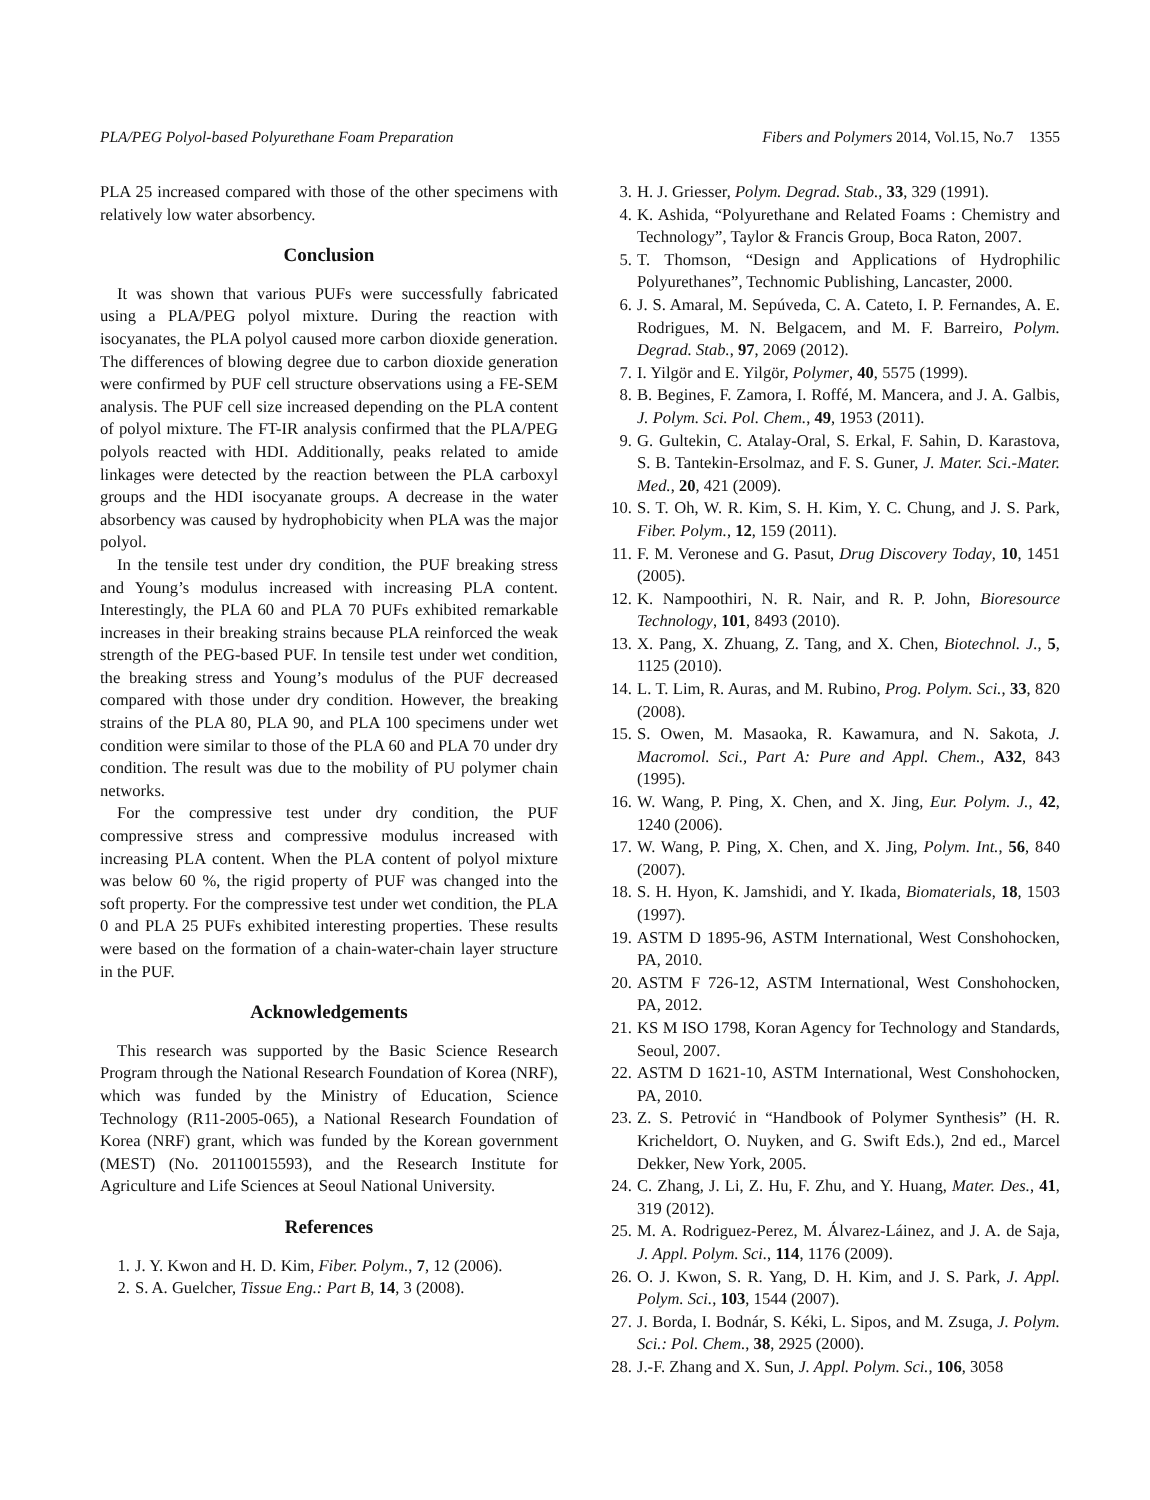PLA/PEG Polyol-based Polyurethane Foam Preparation Fibers and Polymers 2014, Vol.15, No.7 1355
PLA 25 increased compared with those of the other specimens with relatively low water absorbency.
Conclusion
It was shown that various PUFs were successfully fabricated using a PLA/PEG polyol mixture. During the reaction with isocyanates, the PLA polyol caused more carbon dioxide generation. The differences of blowing degree due to carbon dioxide generation were confirmed by PUF cell structure observations using a FE-SEM analysis. The PUF cell size increased depending on the PLA content of polyol mixture. The FT-IR analysis confirmed that the PLA/PEG polyols reacted with HDI. Additionally, peaks related to amide linkages were detected by the reaction between the PLA carboxyl groups and the HDI isocyanate groups. A decrease in the water absorbency was caused by hydrophobicity when PLA was the major polyol.
In the tensile test under dry condition, the PUF breaking stress and Young’s modulus increased with increasing PLA content. Interestingly, the PLA 60 and PLA 70 PUFs exhibited remarkable increases in their breaking strains because PLA reinforced the weak strength of the PEG-based PUF. In tensile test under wet condition, the breaking stress and Young’s modulus of the PUF decreased compared with those under dry condition. However, the breaking strains of the PLA 80, PLA 90, and PLA 100 specimens under wet condition were similar to those of the PLA 60 and PLA 70 under dry condition. The result was due to the mobility of PU polymer chain networks.
For the compressive test under dry condition, the PUF compressive stress and compressive modulus increased with increasing PLA content. When the PLA content of polyol mixture was below 60 %, the rigid property of PUF was changed into the soft property. For the compressive test under wet condition, the PLA 0 and PLA 25 PUFs exhibited interesting properties. These results were based on the formation of a chain-water-chain layer structure in the PUF.
Acknowledgements
This research was supported by the Basic Science Research Program through the National Research Foundation of Korea (NRF), which was funded by the Ministry of Education, Science Technology (R11-2005-065), a National Research Foundation of Korea (NRF) grant, which was funded by the Korean government (MEST) (No. 20110015593), and the Research Institute for Agriculture and Life Sciences at Seoul National University.
References
1. J. Y. Kwon and H. D. Kim, Fiber. Polym., 7, 12 (2006).
2. S. A. Guelcher, Tissue Eng.: Part B, 14, 3 (2008).
3. H. J. Griesser, Polym. Degrad. Stab., 33, 329 (1991).
4. K. Ashida, “Polyurethane and Related Foams : Chemistry and Technology”, Taylor & Francis Group, Boca Raton, 2007.
5. T. Thomson, “Design and Applications of Hydrophilic Polyurethanes”, Technomic Publishing, Lancaster, 2000.
6. J. S. Amaral, M. Sepúveda, C. A. Cateto, I. P. Fernandes, A. E. Rodrigues, M. N. Belgacem, and M. F. Barreiro, Polym. Degrad. Stab., 97, 2069 (2012).
7. I. Yilgör and E. Yilgör, Polymer, 40, 5575 (1999).
8. B. Begines, F. Zamora, I. Roffé, M. Mancera, and J. A. Galbis, J. Polym. Sci. Pol. Chem., 49, 1953 (2011).
9. G. Gultekin, C. Atalay-Oral, S. Erkal, F. Sahin, D. Karastova, S. B. Tantekin-Ersolmaz, and F. S. Guner, J. Mater. Sci.-Mater. Med., 20, 421 (2009).
10. S. T. Oh, W. R. Kim, S. H. Kim, Y. C. Chung, and J. S. Park, Fiber. Polym., 12, 159 (2011).
11. F. M. Veronese and G. Pasut, Drug Discovery Today, 10, 1451 (2005).
12. K. Nampoothiri, N. R. Nair, and R. P. John, Bioresource Technology, 101, 8493 (2010).
13. X. Pang, X. Zhuang, Z. Tang, and X. Chen, Biotechnol. J., 5, 1125 (2010).
14. L. T. Lim, R. Auras, and M. Rubino, Prog. Polym. Sci., 33, 820 (2008).
15. S. Owen, M. Masaoka, R. Kawamura, and N. Sakota, J. Macromol. Sci., Part A: Pure and Appl. Chem., A32, 843 (1995).
16. W. Wang, P. Ping, X. Chen, and X. Jing, Eur. Polym. J., 42, 1240 (2006).
17. W. Wang, P. Ping, X. Chen, and X. Jing, Polym. Int., 56, 840 (2007).
18. S. H. Hyon, K. Jamshidi, and Y. Ikada, Biomaterials, 18, 1503 (1997).
19. ASTM D 1895-96, ASTM International, West Conshohocken, PA, 2010.
20. ASTM F 726-12, ASTM International, West Conshohocken, PA, 2012.
21. KS M ISO 1798, Koran Agency for Technology and Standards, Seoul, 2007.
22. ASTM D 1621-10, ASTM International, West Conshohocken, PA, 2010.
23. Z. S. Petrović in “Handbook of Polymer Synthesis” (H. R. Kricheldort, O. Nuyken, and G. Swift Eds.), 2nd ed., Marcel Dekker, New York, 2005.
24. C. Zhang, J. Li, Z. Hu, F. Zhu, and Y. Huang, Mater. Des., 41, 319 (2012).
25. M. A. Rodriguez-Perez, M. Álvarez-Láinez, and J. A. de Saja, J. Appl. Polym. Sci., 114, 1176 (2009).
26. O. J. Kwon, S. R. Yang, D. H. Kim, and J. S. Park, J. Appl. Polym. Sci., 103, 1544 (2007).
27. J. Borda, I. Bodnár, S. Kéki, L. Sipos, and M. Zsuga, J. Polym. Sci.: Pol. Chem., 38, 2925 (2000).
28. J.-F. Zhang and X. Sun, J. Appl. Polym. Sci., 106, 3058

──────

> _Task to carry out_
In the listing above, how many of the lines include "Kwon"? Give only the figure.

> _Exercise result_
2